Now, on to the REAL can-o-worms question: Exactly what minimal set of options to the compiler will Guarantee IEEE 754 compliance, except for -0 support?

Please, all you IVF-use experts, please chime in on your assessment!

-Brian

I'll answer just part of this:
/fp:precise includes /assume:protect_parens /Qprec-div /Qprec-sqrt /Qftz- but not /assume:minus0. Some of what /fp:precise does is not required by IEEE or Fortran standards.

Now, that's just what I need (as a beginning anyway)!

I had NO IDEA /fp:precise included all those other options. I cannot find that in the IVF doc! But I am glad to see /Qftz- is enabled to avoid flush to zero. I should have also added I wish to use /O3 optimization while fully complying with IEEE except for -0 support.

I think I need /Qprec to avoid "performing optimizations that change NaN comparison semantics and causes all values to be truncated to declared precision before they are used in comparisons."

Tim, I know this question is a hotbed, especially for people "on the inside", since it clearly calls into question whether IEEE 754 conformance can be had while maintaining the highest possible optimizations, so thank you very much for your reply.

Keep the assessments coming, please!

And, I would still like to know how/why I would want to change the "floating point environment". The IVF doc gives precious little information on the precise nature of it. One place in IVF doc reads "There are several methods available if you want to modify the default floating point environment. For example, you can use inline assembly, compiler built-in functions, and library functions." But I Need All the examples IVF is capable of letting me change that environment. It's got to be spread all over the IVF doc, and I'd bet some is Undocumented, alas. Anyway, I just want to make sure I have that capability, and using /fp:strict + /fp:except- I believe allows ability to change floating point environment while still allowing exceptions to be raised but not cause application abend. Correct? Incorrect?

-Brian

Thanks Tim. You seem to be the only insider at Intel with the pineapples necessary to, at least partially, answer my question about which (minimal) set of ifort compiler options are necessary to get full IEEE compliance, except -0 support.

So, it's apparent no one inside Intel is willing to put it out there whether or not it is even possible to get IEEE 754 conformance from IVF, leading to two possible obvious conclusions:

No one inside or outside of Intel even knows whether or not it is possible and are not willing to communicate such, or it is not possible. If no one inside Intel even knows, that's certainly a sad state of affairs (much like the IVF documentation).

-Brian

Brian,

I don't think such comments are appropriate.

/fp:strict is the one option that would ensure, to the best of the compiler's ability, all IEEE FP semantics. /assume:minus0 is a Fortran language option not related to IEEE FP behavior. It controls how the SIGN intrinsic and formatted I/O behave in the presence of a minus zero - it does NOT control whether or not such a value can be produced.

MADsblionel:

Brian,

I don't think such comments are appropriate.

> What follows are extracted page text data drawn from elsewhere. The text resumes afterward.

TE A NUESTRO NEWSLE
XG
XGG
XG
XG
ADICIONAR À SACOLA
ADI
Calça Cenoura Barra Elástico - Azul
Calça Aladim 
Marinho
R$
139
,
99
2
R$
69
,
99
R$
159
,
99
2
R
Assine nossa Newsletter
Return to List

I tried deleting it but was not allowed since replies were made. Apologies to all of you.

And thanks much for the replies subsequent to my inappropriate post.

-Brian

If anyone knows about IEEE fp compliance then surely it's Intel. It was Intel who commissioned Kahan to come up with the standard in the first instance. I believe DEC had an alternative but it wasn't widely adopted.

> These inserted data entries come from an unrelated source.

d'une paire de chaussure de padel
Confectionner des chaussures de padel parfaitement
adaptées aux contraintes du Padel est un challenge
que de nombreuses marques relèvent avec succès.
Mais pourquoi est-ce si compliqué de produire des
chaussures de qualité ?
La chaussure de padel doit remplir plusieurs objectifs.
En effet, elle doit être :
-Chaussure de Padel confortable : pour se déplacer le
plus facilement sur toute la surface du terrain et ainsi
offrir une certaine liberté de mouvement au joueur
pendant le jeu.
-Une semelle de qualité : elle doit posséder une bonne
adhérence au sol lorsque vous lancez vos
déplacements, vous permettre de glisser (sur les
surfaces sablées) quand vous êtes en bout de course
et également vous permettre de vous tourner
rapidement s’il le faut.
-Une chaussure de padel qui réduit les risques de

As Steve and tim18 pointed out /fp:precise ensures compliance although rounding mode has an impact and is useful in interval arithmetic. Isn't -0 in the same league as 0**0 and the like and is beyond the scope of the IEEE fp standard?

Gerry

My fault I did not make it clear even though I was not intent on -0 support, I did want IEEE compliance. Reading my previous posts, I see how it could be interpreted I thought -0 support was in IEEE 754. -0 supportis in F2003.

As far as I can tell, the difference between [/fp:precise] and[/fp:strict /fp:except-] is in the latter contractions are disabled and access to modifying the floating point environment is enabled.What I cannot gather from doc is whether or not the latter enables full precision rounding of intermediate results, or whether both have the same effect as rounding to precision based on source.

Anyone know the answer to that?

-Brian

Just to make it clear - the change to /QxW as the default will happen in a future new version, not a 10.1 update. The release notes suggest what to do if you want to continue using "generic" code.

While you're thinking of futures, also read the release notes for information about the new "compat" OpenMP libraries which will be the default in that same future version.

If performance is important to you, you should be using one of the options to get SSE instructions instead of x87.

If I use /fp:precise I have no access to modify floating point environment, maybe not a "bad" thing.

I have read the IVF doc regarding rounding:if I use /fp:precise then rounding mode cannot be modified and is "default". How am I to determine what that default is? IEEE default rounding is to nearest, and to even in case of a tie. Is that default for /fp:precise? If not, then I think I must specify /fp:strict /fp:except- so I can use IEEE intrinsics to modify rounding to nearest. IVF documentation mentions nothing about rounding mode in case of a tie.

Performance is always a goal, but not at the cost of correctness. For most of my purposes, I need IEEE conformance to get the utmost in accuracy "first", and performance "second".

The default for all values of /fp is IEEE default as you describe it, or what F2003 calls IEEE_NEAREST. This is a processor default, not specific to Fortran. If you want to be able to change the rounding mode, then indeed you'll want "strict".

Eventually we will support the F2003 IEEE intrinsic modules so you can get and set this information cleanly.

I assume that you have also performed a computational arithmetic analysis of your code so that you don't run into issues such as cancellation errors, etc.

Thanks much Steve, that's good to know, and I look forward to IVF support of IEEE intrinsic support ...

I have done considerable floating point arithmetic analyses on some of my codes where it's particularly important, yet so many factors are involved it's difficult at times.

Do you know what the processor default rounding is in case of a tie? I cannot find that in IVF doc, and perhaps that is not the appropriate place to find the answer to that question.

-Brian

In case you are asking about rounding for half-way values:
All CPUs designed since IEEE-754 follow that standard, often called "banker's rounding," or "round to nearest even." Fortran over-rules the hardware rounding mode only for the intrinsic functions NINT(), ANINT(),... and ifort follows the Fortran standard. So, NINT(1.5) produces 2, and NINT(2.5) produces 3, while
(1.5 + 1/EPSILON(1.5)) - 1/EPSILON(1.5)
and
(2.5 + 1/EPSILON(2.5)) - 1/EPSILON(2.5)
would both produce 2.0 (in SSE code, under /assume:protect_parens).
Incidentally, the IEEE standards specify that round to nearest even must be the default, and the mode chosen when rounding mode control is not implemented.
There have been compilers which supported a fast_nint option which would speed up the NINT() and ANINT() intrinsics by following the IEEE rather than the Fortran standard (prior to f2003 ieee_arithmetic). This would not be as disruptive as the ifort option /Qrcd which changes INT and AINT intrinsics (explicit or implicit) to IEEE banker's rounding, making them practical equivalents of NINT and ANINT.